Still, some officials claim officers are not only standing down but also becoming targets.
When Deputy Darren H. Goforth, a 47-year-old father of two, was gunned down in late August near Houston, Harris County District Attorney Devon Anderson said the slaying signaled open warfare on law enforcement.
And a Birmingham, Alabama, police detective pistol-whipped unconscious that same month said he hesitated to use force because he didn’t want to be accused of needlessly killing an unarmed man.
“It’s almost a radical rhetoric causing officers to say, ‘Wait a second, I’m out here to serve the public. I saved a little old lady from a purse snatching. I gave CPR on the highway and saved somebody.
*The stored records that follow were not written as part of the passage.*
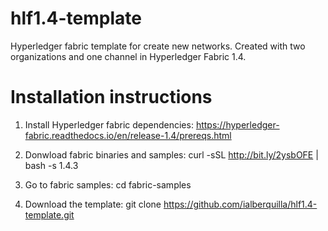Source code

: # hlf1.4-template
Hyperledger fabric template for create new networks. Created with two organizations and one channel in Hyperledger Fabric 1.4.

# Installation instructions

1. Install Hyperledger fabric dependencies:
https://hyperledger-fabric.readthedocs.io/en/release-1.4/prereqs.html

2. Donwload fabric binaries and samples:
curl -sSL http://bit.ly/2ysbOFE | bash -s 1.4.3

3. Go to fabric samples:
cd fabric-samples

4. Download the template:
git clone https://github.com/ialberquilla/hlf1.4-template.git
Now, I’m a villain?'” Chuck Canterbury, president of the national Fraternal Order of Police, a union representing more than 300,000 officers, told CNN last month.
‘No evidence of the so-called Ferguson effect’
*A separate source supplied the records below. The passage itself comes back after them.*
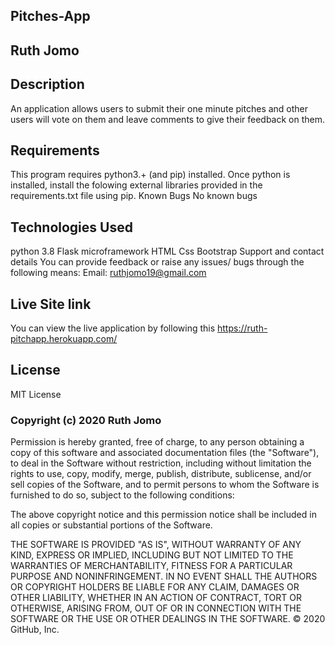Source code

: ## Pitches-App
## Ruth Jomo
## Description
An application allows users to submit their one minute pitches and other users will vote on them and leave comments to give their feedback on them.

## Requirements
This program requires python3.+ (and pip) installed.
Once python is installed, install the folowing external libraries provided in the requirements.txt file using pip.
Known Bugs
No known bugs

## Technologies Used
python 3.8
Flask microframework
HTML
Css
Bootstrap
Support and contact details
You can provide feedback or raise any issues/ bugs through the following means: Email: ruthjomo19@gmail.com

## Live Site link
You can view the live application by following this https://ruth-pitchapp.herokuapp.com/

## License
MIT License

### Copyright (c) 2020 Ruth Jomo

Permission is hereby granted, free of charge, to any person obtaining a copy of this software and associated documentation files (the "Software"), to deal in the Software without restriction, including without limitation the rights to use, copy, modify, merge, publish, distribute, sublicense, and/or sell copies of the Software, and to permit persons to whom the Software is furnished to do so, subject to the following conditions:

The above copyright notice and this permission notice shall be included in all copies or substantial portions of the Software.

THE SOFTWARE IS PROVIDED "AS IS", WITHOUT WARRANTY OF ANY KIND, EXPRESS OR IMPLIED, INCLUDING BUT NOT LIMITED TO THE WARRANTIES OF MERCHANTABILITY, FITNESS FOR A PARTICULAR PURPOSE AND NONINFRINGEMENT. IN NO EVENT SHALL THE AUTHORS OR COPYRIGHT HOLDERS BE LIABLE FOR ANY CLAIM, DAMAGES OR OTHER LIABILITY, WHETHER IN AN ACTION OF CONTRACT, TORT OR OTHERWISE, ARISING FROM, OUT OF OR IN CONNECTION WITH THE SOFTWARE OR THE USE OR OTHER DEALINGS IN THE SOFTWARE. © 2020 GitHub, Inc.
The raw numbers — at least, in terms of officers dying by firearms — do not show them becoming targets.
Nationally, police deaths are down 21% this year, compared with the same period last year, according to the National Law Enforcement Officers Memorial Fund. There have been 30 firearms-related deaths this year, including two in training accidents, and 38 in 2014. Traffic accidents — followed by shootings — are the leading cause of police deaths.
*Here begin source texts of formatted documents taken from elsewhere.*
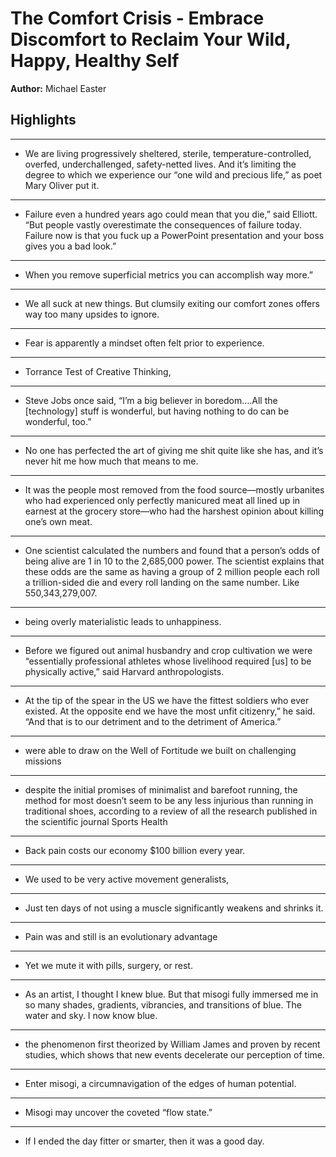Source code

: # The Comfort Crisis - Embrace Discomfort to Reclaim Your Wild, Happy, Healthy Self  
**Author:** Michael Easter

## Highlights

---

- We are living progressively sheltered, sterile, temperature-controlled, overfed, underchallenged, safety-netted lives. And it’s limiting the degree to which we experience our “one wild and precious life,” as poet Mary Oliver put it.

---

- Failure even a hundred years ago could mean that you die,” said Elliott. “But people vastly overestimate the consequences of failure today. Failure now is that you fuck up a PowerPoint presentation and your boss gives you a bad look.”

---

- When you remove superficial metrics you can accomplish way more.”

---

- We all suck at new things. But clumsily exiting our comfort zones offers way too many upsides to ignore.


---

- Fear is apparently a mindset often felt prior to experience.

---

- Torrance Test of Creative Thinking,

---

- Steve Jobs once said, “I’m a big believer in boredom….All the [technology] stuff is wonderful, but having nothing to do can be wonderful, too.”

---

- No one has perfected the art of giving me shit quite like she has, and it’s never hit me how much that means to me.

---

- It was the people most removed from the food source—mostly urbanites who had experienced only perfectly manicured meat all lined up in earnest at the grocery store—who had the harshest opinion about killing one’s own meat.

---

- One scientist calculated the numbers and found that a person’s odds of being alive are 1 in 10 to the 2,685,000 power. The scientist explains that these odds are the same as having a group of 2 million people each roll a trillion-sided die and every roll landing on the same number. Like 550,343,279,007.

---

- being overly materialistic leads to unhappiness.

---

- Before we figured out animal husbandry and crop cultivation we were “essentially professional athletes whose livelihood required [us] to be physically active,” said Harvard anthropologists.

---

- At the tip of the spear in the US we have the fittest soldiers who ever existed. At the opposite end we have the most unfit citizenry,” he said. “And that is to our detriment and to the detriment of America.”

---

- were able to draw on the Well of Fortitude we built on challenging missions

---

- despite the initial promises of minimalist and barefoot running, the method for most doesn’t seem to be any less injurious than running in traditional shoes, according to a review of all the research published in the scientific journal Sports Health

---

- Back pain costs our economy $100 billion every year.

---

- We used to be very active movement generalists,

---

- Just ten days of not using a muscle significantly weakens and shrinks it.


---

- Pain was and still is an evolutionary advantage

---

- Yet we mute it with pills, surgery, or rest.

---

- As an artist, I thought I knew blue. But that misogi fully immersed me in so many shades, gradients, vibrancies, and transitions of blue. The water and sky. I now know blue. 

---

- the phenomenon first theorized by William James and proven by recent studies, which shows that new events decelerate our perception of time.

---

- Enter misogi, a circumnavigation of the edges of human potential.

---

- Misogi may uncover the coveted “flow state.”

---

- If I ended the day fitter or smarter, then it was a good day.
“Do police officers feel under siege? Yes, they do feel that way. I’ve heard a lot of them say that,” said David Harris, a University of Pittsburgh School of Law professor and an expert on policing.
“But there’s no evidence of the so-called Ferguson effect — that police are hesitating to do their jobs — or that criminals are being emboldened by the rhetoric. They’re not doing their jobs any differently. The job is harder in the last year, but they aren’t just lying down.”
Deputy’s boss points to ‘dangerous national rhetoric’
Darren Goforth was pumping gas into his patrol car August 28 when a man identified as Shannon J. Miles approached from behind and shot him 15 times, officials said. In 2012, Miles was found mentally incompetent to stand trial in another case.
Goforth’s uniform made him a target, and a “dangerous national rhetoric” is partly to blame, said the deputy’s boss, Harris County Sheriff Ron Hickman.
“This rhetoric has gotten out of control,” Hickman said the morning after the shooting. “We’ve heard ‘black lives matter,’ ‘All lives matter.’ Well, cops’ lives matter, too. So why don’t we just drop the qualifier, and just say ‘Lives matter,’ and take that to the bank?”
“Black Lives Matter” became a rallying cry of protesters around the country last year after a white police officer in Ferguson killed unarmed black teen Michael Brown, and a black man named Eric Garner died from an apparent chokehold by a white New York police officer.
“It is a very tough time to be a police officer at this moment,” said Cedric Alexander, the DeKalb County, Georgia, police chief and former national president of the National Organization of Black Law Enforcement Executives.
This year, three slain officers were targeted because they were law enforcement, according to Canterbury. The attacks came at a time of unprecedented hostility toward the police, he said. In 2014, nine officers were ambushed and killed, he said.
“A lot of officers are being too cautious because of what’s going on in the media,” said the officer, who asked to remain anonymous over concerns for the safety of his family. “I hesitated because I didn’t want to be in the media.”
‘People are intimidated by police’
Morale among rank-and-file members is low, Canterbury said.
“Agencies all over the country are losing officers at a rapid pace,” he said. “They’re unable to hire. They are in some cases reducing standards so that they can try to fill jobs because they need bodies. I don’t know of a department in the country that is not having a problem recruiting.”
In Hawthorne, California, Sgt. Chris Cognac last month said police officers have to reestablish trust with the communities they serve.
“People are intimidated by the police,” he said. “They’re intimidated by the uniform, intimidated by the equipment we carry. … A lot of times we don’t really have the chance to talk to people.”